Collected data
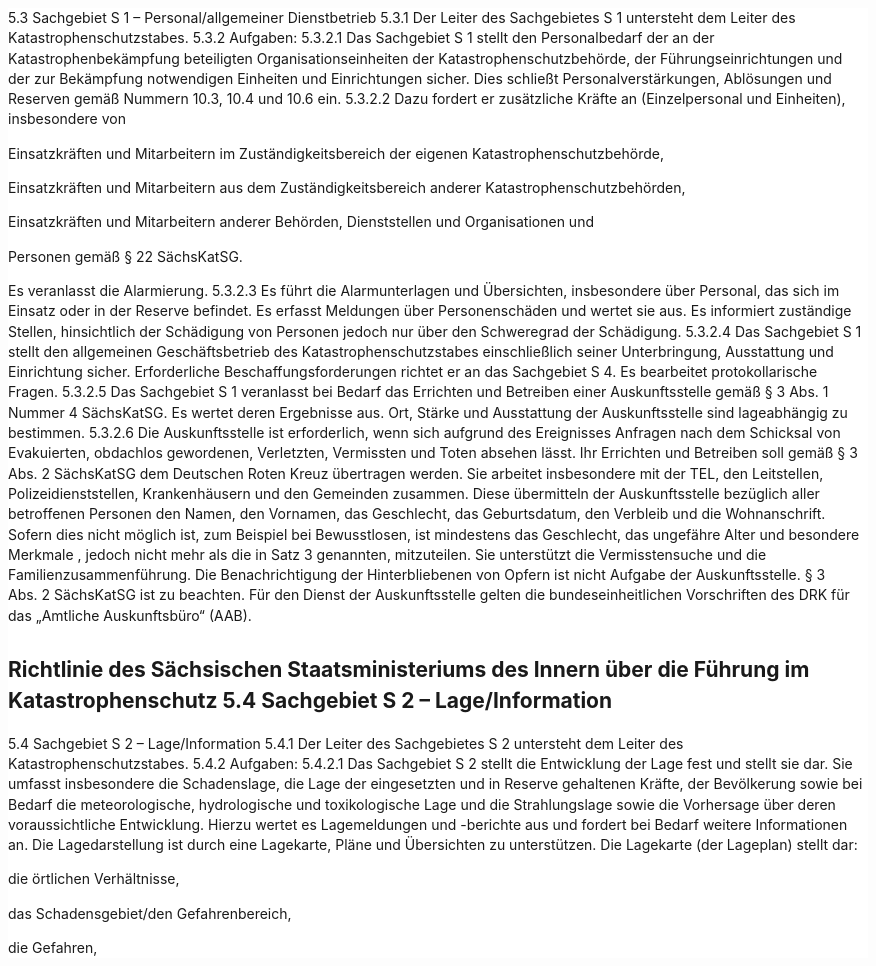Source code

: 5.3 Sachgebiet S 1 – Personal/allgemeiner Dienstbetrieb 5.3.1 Der Leiter des Sachgebietes S 1 untersteht dem Leiter des Katastrophenschutzstabes. 5.3.2 Aufgaben: 5.3.2.1 Das Sachgebiet S 1 stellt den Personalbedarf der an der Katastrophenbekämpfung beteiligten Organisationseinheiten der Katastrophenschutzbehörde, der Führungseinrichtungen und der zur Bekämpfung notwendigen Einheiten und Einrichtungen sicher. Dies schließt Personalverstärkungen, Ablösungen und Reserven gemäß Nummern 10.3, 10.4 und 10.6 ein. 5.3.2.2 Dazu fordert er zusätzliche Kräfte an (Einzelpersonal und Einheiten), insbesondere von 
          
Einsatzkräften und Mitarbeitern im Zuständigkeitsbereich der eigenen Katastrophenschutzbehörde,
            
Einsatzkräften und Mitarbeitern aus dem Zuständigkeitsbereich anderer Katastrophenschutzbehörden,
            
Einsatzkräften und Mitarbeitern anderer Behörden, Dienststellen und Organisationen und
            
Personen gemäß § 22 SächsKatSG.
            
 Es veranlasst die Alarmierung. 5.3.2.3 Es führt die Alarmunterlagen und Übersichten, insbesondere über Personal, das sich im Einsatz oder in der Reserve befindet. Es erfasst Meldungen über Personenschäden und wertet sie aus. Es informiert zuständige Stellen, hinsichtlich der Schädigung von Personen jedoch nur über den Schweregrad der Schädigung. 5.3.2.4 Das Sachgebiet S 1 stellt den allgemeinen Geschäftsbetrieb des Katastrophenschutzstabes einschließlich seiner Unterbringung, Ausstattung und Einrichtung sicher. Erforderliche Beschaffungsforderungen richtet er an das Sachgebiet S 4. Es bearbeitet protokollarische Fragen. 5.3.2.5 Das Sachgebiet S 1 veranlasst bei Bedarf das Errichten und Betreiben einer Auskunftsstelle gemäß § 3 Abs. 1 Nummer 4 SächsKatSG. Es wertet deren Ergebnisse aus. Ort, Stärke und Ausstattung der Auskunftsstelle sind lageabhängig zu bestimmen. 5.3.2.6 Die Auskunftsstelle ist erforderlich, wenn sich aufgrund des Ereignisses Anfragen nach dem Schicksal von Evakuierten, obdachlos gewordenen, Verletzten, Vermissten und Toten absehen lässt. Ihr Errichten und Betreiben soll gemäß § 3 Abs. 2 SächsKatSG dem Deutschen Roten Kreuz übertragen werden. Sie arbeitet insbesondere mit der TEL, den Leitstellen, Polizeidienststellen, Krankenhäusern und den Gemeinden zusammen. Diese übermitteln der Auskunftsstelle bezüglich aller betroffenen Personen den Namen, den Vornamen, das Geschlecht, das Geburtsdatum, den Verbleib und die Wohnanschrift. Sofern dies nicht möglich ist, zum Beispiel bei Bewusstlosen, ist mindestens das Geschlecht, das ungefähre Alter und besondere Merkmale , jedoch nicht mehr als die in Satz 3 genannten, mitzuteilen. Sie unterstützt die Vermisstensuche und die Familienzusammenführung. Die Benachrichtigung der Hinterbliebenen von Opfern ist nicht Aufgabe der Auskunftsstelle. § 3 Abs. 2 SächsKatSG ist zu beachten. Für den Dienst der Auskunftsstelle gelten die bundeseinheitlichen Vorschriften des DRK für das „Amtliche Auskunftsbüro“ (AAB). 
## Richtlinie des Sächsischen Staatsministeriums des Innern über die Führung im Katastrophenschutz 5.4 Sachgebiet S 2 – Lage/Information

5.4 Sachgebiet S 2 – Lage/Information 5.4.1 Der Leiter des Sachgebietes S 2 untersteht dem Leiter des Katastrophenschutzstabes. 5.4.2 Aufgaben: 5.4.2.1 Das Sachgebiet S 2 stellt die Entwicklung der Lage fest und stellt sie dar. Sie umfasst insbesondere die Schadenslage, die Lage der eingesetzten und in Reserve gehaltenen Kräfte, der Bevölkerung sowie bei Bedarf die meteorologische, hydrologische und toxikologische Lage und die Strahlungslage sowie die Vorhersage über deren voraussichtliche Entwicklung. Hierzu wertet es Lagemeldungen und -berichte aus und fordert bei Bedarf weitere Informationen an. Die Lagedarstellung ist durch eine Lagekarte, Pläne und Übersichten zu unterstützen. 
           Die Lagekarte (der Lageplan) stellt dar: 
          
die örtlichen Verhältnisse,
            
das Schadensgebiet/den Gefahrenbereich,
            
die Gefahren,
            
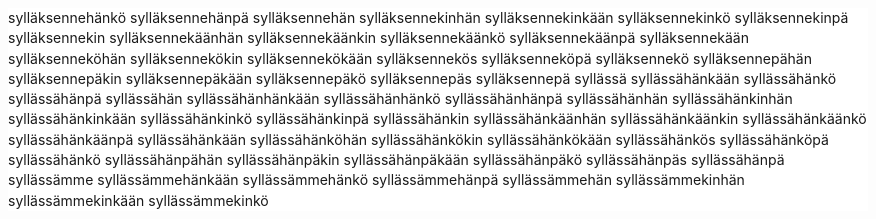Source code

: sylläksennehänkö
sylläksennehänpä
sylläksennehän
sylläksennekinhän
sylläksennekinkään
sylläksennekinkö
sylläksennekinpä
sylläksennekin
sylläksennekäänhän
sylläksennekäänkin
sylläksennekäänkö
sylläksennekäänpä
sylläksennekään
sylläksenneköhän
sylläksennekökin
sylläksennekökään
sylläksennekös
sylläksenneköpä
sylläksennekö
sylläksennepähän
sylläksennepäkin
sylläksennepäkään
sylläksennepäkö
sylläksennepäs
sylläksennepä
syllässä
syllässähänkään
syllässähänkö
syllässähänpä
syllässähän
syllässähänhänkään
syllässähänhänkö
syllässähänhänpä
syllässähänhän
syllässähänkinhän
syllässähänkinkään
syllässähänkinkö
syllässähänkinpä
syllässähänkin
syllässähänkäänhän
syllässähänkäänkin
syllässähänkäänkö
syllässähänkäänpä
syllässähänkään
syllässähänköhän
syllässähänkökin
syllässähänkökään
syllässähänkös
syllässähänköpä
syllässähänkö
syllässähänpähän
syllässähänpäkin
syllässähänpäkään
syllässähänpäkö
syllässähänpäs
syllässähänpä
syllässämme
syllässämmehänkään
syllässämmehänkö
syllässämmehänpä
syllässämmehän
syllässämmekinhän
syllässämmekinkään
syllässämmekinkö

WHAT YOU HAVE TO DO
Please print each record above again exactly, but omit any pictures.

OUTPUT FOR THIS EXERCISE
Source code

: 5.3 Sachgebiet S 1 – Personal/allgemeiner Dienstbetrieb 5.3.1 Der Leiter des Sachgebietes S 1 untersteht dem Leiter des Katastrophenschutzstabes. 5.3.2 Aufgaben: 5.3.2.1 Das Sachgebiet S 1 stellt den Personalbedarf der an der Katastrophenbekämpfung beteiligten Organisationseinheiten der Katastrophenschutzbehörde, der Führungseinrichtungen und der zur Bekämpfung notwendigen Einheiten und Einrichtungen sicher. Dies schließt Personalverstärkungen, Ablösungen und Reserven gemäß Nummern 10.3, 10.4 und 10.6 ein. 5.3.2.2 Dazu fordert er zusätzliche Kräfte an (Einzelpersonal und Einheiten), insbesondere von 
          
Einsatzkräften und Mitarbeitern im Zuständigkeitsbereich der eigenen Katastrophenschutzbehörde,
            
Einsatzkräften und Mitarbeitern aus dem Zuständigkeitsbereich anderer Katastrophenschutzbehörden,
            
Einsatzkräften und Mitarbeitern anderer Behörden, Dienststellen und Organisationen und
            
Personen gemäß § 22 SächsKatSG.
            
 Es veranlasst die Alarmierung. 5.3.2.3 Es führt die Alarmunterlagen und Übersichten, insbesondere über Personal, das sich im Einsatz oder in der Reserve befindet. Es erfasst Meldungen über Personenschäden und wertet sie aus. Es informiert zuständige Stellen, hinsichtlich der Schädigung von Personen jedoch nur über den Schweregrad der Schädigung. 5.3.2.4 Das Sachgebiet S 1 stellt den allgemeinen Geschäftsbetrieb des Katastrophenschutzstabes einschließlich seiner Unterbringung, Ausstattung und Einrichtung sicher. Erforderliche Beschaffungsforderungen richtet er an das Sachgebiet S 4. Es bearbeitet protokollarische Fragen. 5.3.2.5 Das Sachgebiet S 1 veranlasst bei Bedarf das Errichten und Betreiben einer Auskunftsstelle gemäß § 3 Abs. 1 Nummer 4 SächsKatSG. Es wertet deren Ergebnisse aus. Ort, Stärke und Ausstattung der Auskunftsstelle sind lageabhängig zu bestimmen. 5.3.2.6 Die Auskunftsstelle ist erforderlich, wenn sich aufgrund des Ereignisses Anfragen nach dem Schicksal von Evakuierten, obdachlos gewordenen, Verletzten, Vermissten und Toten absehen lässt. Ihr Errichten und Betreiben soll gemäß § 3 Abs. 2 SächsKatSG dem Deutschen Roten Kreuz übertragen werden. Sie arbeitet insbesondere mit der TEL, den Leitstellen, Polizeidienststellen, Krankenhäusern und den Gemeinden zusammen. Diese übermitteln der Auskunftsstelle bezüglich aller betroffenen Personen den Namen, den Vornamen, das Geschlecht, das Geburtsdatum, den Verbleib und die Wohnanschrift. Sofern dies nicht möglich ist, zum Beispiel bei Bewusstlosen, ist mindestens das Geschlecht, das ungefähre Alter und besondere Merkmale , jedoch nicht mehr als die in Satz 3 genannten, mitzuteilen. Sie unterstützt die Vermisstensuche und die Familienzusammenführung. Die Benachrichtigung der Hinterbliebenen von Opfern ist nicht Aufgabe der Auskunftsstelle. § 3 Abs. 2 SächsKatSG ist zu beachten. Für den Dienst der Auskunftsstelle gelten die bundeseinheitlichen Vorschriften des DRK für das „Amtliche Auskunftsbüro“ (AAB). 
## Richtlinie des Sächsischen Staatsministeriums des Innern über die Führung im Katastrophenschutz 5.4 Sachgebiet S 2 – Lage/Information

5.4 Sachgebiet S 2 – Lage/Information 5.4.1 Der Leiter des Sachgebietes S 2 untersteht dem Leiter des Katastrophenschutzstabes. 5.4.2 Aufgaben: 5.4.2.1 Das Sachgebiet S 2 stellt die Entwicklung der Lage fest und stellt sie dar. Sie umfasst insbesondere die Schadenslage, die Lage der eingesetzten und in Reserve gehaltenen Kräfte, der Bevölkerung sowie bei Bedarf die meteorologische, hydrologische und toxikologische Lage und die Strahlungslage sowie die Vorhersage über deren voraussichtliche Entwicklung. Hierzu wertet es Lagemeldungen und -berichte aus und fordert bei Bedarf weitere Informationen an. Die Lagedarstellung ist durch eine Lagekarte, Pläne und Übersichten zu unterstützen. 
           Die Lagekarte (der Lageplan) stellt dar: 
          
die örtlichen Verhältnisse,
            
das Schadensgebiet/den Gefahrenbereich,
            
die Gefahren,
            
Source code

: sylläksennehänkö
sylläksennehänpä
sylläksennehän
sylläksennekinhän
sylläksennekinkään
sylläksennekinkö
sylläksennekinpä
sylläksennekin
sylläksennekäänhän
sylläksennekäänkin
sylläksennekäänkö
sylläksennekäänpä
sylläksennekään
sylläksenneköhän
sylläksennekökin
sylläksennekökään
sylläksennekös
sylläksenneköpä
sylläksennekö
sylläksennepähän
sylläksennepäkin
sylläksennepäkään
sylläksennepäkö
sylläksennepäs
sylläksennepä
syllässä
syllässähänkään
syllässähänkö
syllässähänpä
syllässähän
syllässähänhänkään
syllässähänhänkö
syllässähänhänpä
syllässähänhän
syllässähänkinhän
syllässähänkinkään
syllässähänkinkö
syllässähänkinpä
syllässähänkin
syllässähänkäänhän
syllässähänkäänkin
syllässähänkäänkö
syllässähänkäänpä
syllässähänkään
syllässähänköhän
syllässähänkökin
syllässähänkökään
syllässähänkös
syllässähänköpä
syllässähänkö
syllässähänpähän
syllässähänpäkin
syllässähänpäkään
syllässähänpäkö
syllässähänpäs
syllässähänpä
syllässämme
syllässämmehänkään
syllässämmehänkö
syllässämmehänpä
syllässämmehän
syllässämmekinhän
syllässämmekinkään
syllässämmekinkö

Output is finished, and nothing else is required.